We are big fans of Iron Chef America. It's so cool to see all the awesomely creative stuff that the chefs come up with. Every time they lay out their creations on judges table, I seriously wish I was one of the judges, so I could just taste a wee bit of those glorious dishes.
I have digress a bit here and rant... One would think, that these chef's restaurants would give you opportunities to taste some of the brilliance that they display on TV, would you not?! But, sadly, I have been disappointed every time. There is such a huge disconnect between what is actually on the restaurant menu and what is promised on shows like Iron Chef. :( Morimoto is pure genius out there but his eponymous restaurant did not stand up much to his reputation. Babbo is all about pasta and very little about Batali numerous other culinary skills
That is not to say, I have a problem with pasta. I LOVE it! And, every time Batali's team rolled out pasta on the show, I would automatically start drooling. It's not just the filling; the process of making the pasta in different shapes is such a comforting thing to watch (Am I crazy?! tell me if anyone feels the same.. Mr.FSK thinks I'm weird!)
So, last week, I decided to make pasta at home. I dreamt of what pasta to make and the flavors I wanted in the dish. Somewhere during the REM zone, one cold night last week, my mind decided it would be Tomato Pasta. That was the thought that was stubbornly lodged in my mind when I woke up. Now the conscious brain had to come up with a sauce that would go with that.
I did a bit of googling and couldn't believe how easy it was to make pasta from scratch. ofcourse, I don't have a pasta machine. So, it took a bit of arm strength to make the thin threads but it was pretty easy. If you are used to rolling out any kind of dough (especially Indian rotis), it isn't so bad, really. And, very therapeutic, I must, add; Let your mind wander and dwell on random things while your hands work away in a repeated synchronised motion.
To add the tomato flavor in the pasta, I just added a dollop of tomato paste (told you, super easy). Now, if you see my photo, it isn't bright red like a tomato. And, I must say, the pasta itself had just a slight hint of the tomato flavor. Next time, I am going to add more of the paste, perhaps double the amount. I would say, that would be a general rule for any fresh flavoring you want to add to the pasta. The recipe below is my assumed correction.
Since, I wanted it to be all about the pasta, I chose a simple garlic and coriander olive oil sauce. This simple sauce is super easy to make and fabulously flavorful and highlights the pasta wonderfully.

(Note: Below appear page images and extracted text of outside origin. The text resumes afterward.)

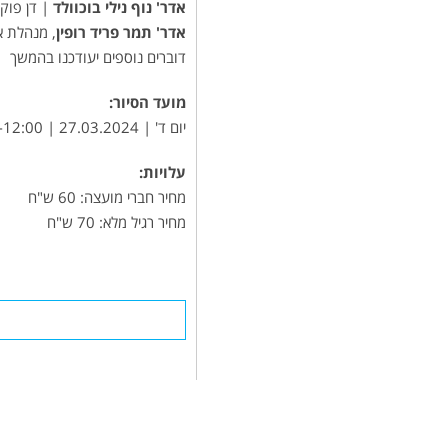
אדר' נוף נילי בוכוולד
| דן פוק
אדר' תמר פריד רופין
, מנהלת 
דוברים נוספים יעודכנו בהמשך
מועד הסיור:
יום ד' | 27.03.2024 | 10:00-12:00
עלויות:
מחיר חברי מועצה: 60 ש"ח
מחיר רגיל מלא: 70 ש"ח
פאוורסיינס
מערכות להפחתת צריכת
החשמל ולהתייעלות אנרגטית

While you are thinking about comforting pasta and such, I just wanted to let you know that the Hand for Haiti e-book has been published and ready for purchase. As I mentioned before Lauren has put together a wonderful effort by collecting together 87 recipes from 71 food bloggers around the world. My Cashew Burfi is one of the recipes in there. The book is available for purchase here, for as little at $10 (you can donate any amount you want over $10). And, it gets better. The Canadian Governement has promised to match all contributions made until Feb 12 and Lauren's parents are matching upto a sum of $1000! So now people, think about all those people in Haiti who would love to have some pasta. GO.. BUY... HELP!
UPDATE: YIPEE!! My Pasta made FoodBuzz Top 9. Thanks so much!!!!!!
Handmade Tomato Pasta
(3 appetizer portions)
3/4 cup AP flour + 1/4 cup for dusting
1/2 tsp salt
1 egg
2 T tomato paste
1 T olive oil
For the sauce:
2 cloves of garlic, minced
1/4 cup cilantro + more for garnish
grated cheese
1/3 cup light extra virgin olive oil
Make a pile of the flour on your work surface. Make a well in the center with walls of about an inch and a half. Whisk together the tomato paste, oil and egg. Pour into the well. Using a fork, whisk the liquid slowly pulling in the flour from outside. Continue incorporating until you get a workable dough ball.
Using the heel of your hand, knead the dough until you get a supple and pliable dough. Lightly oil your hands and knead to make a neat ball. Place on a lightly floured surface and invert a bowl over it and let rest for 20 to 30 minutes which will make the dough easier to work with.
When ready, roll the dough as thin as you can, flouring liberally as needed to ensure that the dough doesn't stick or tear. Using a pizza cutter or a knife, make strips of about a 1/4 inch or whatever thickness you desire.
That's how thin I managed to get it..
Bring a pot of water to boil and salt generously. Add the pasta and cook for about 5 minutes until al dente. Meanwhile, heat the oil on low with the garlic and cilantro till the flavors release. Do not burn the oil or the garlic. Add the cooked pasta and toss for two minutes.
Serve immediately garnished with some coriander and grated cheese.
Serve immediately garnished with some coriander and grated cheese.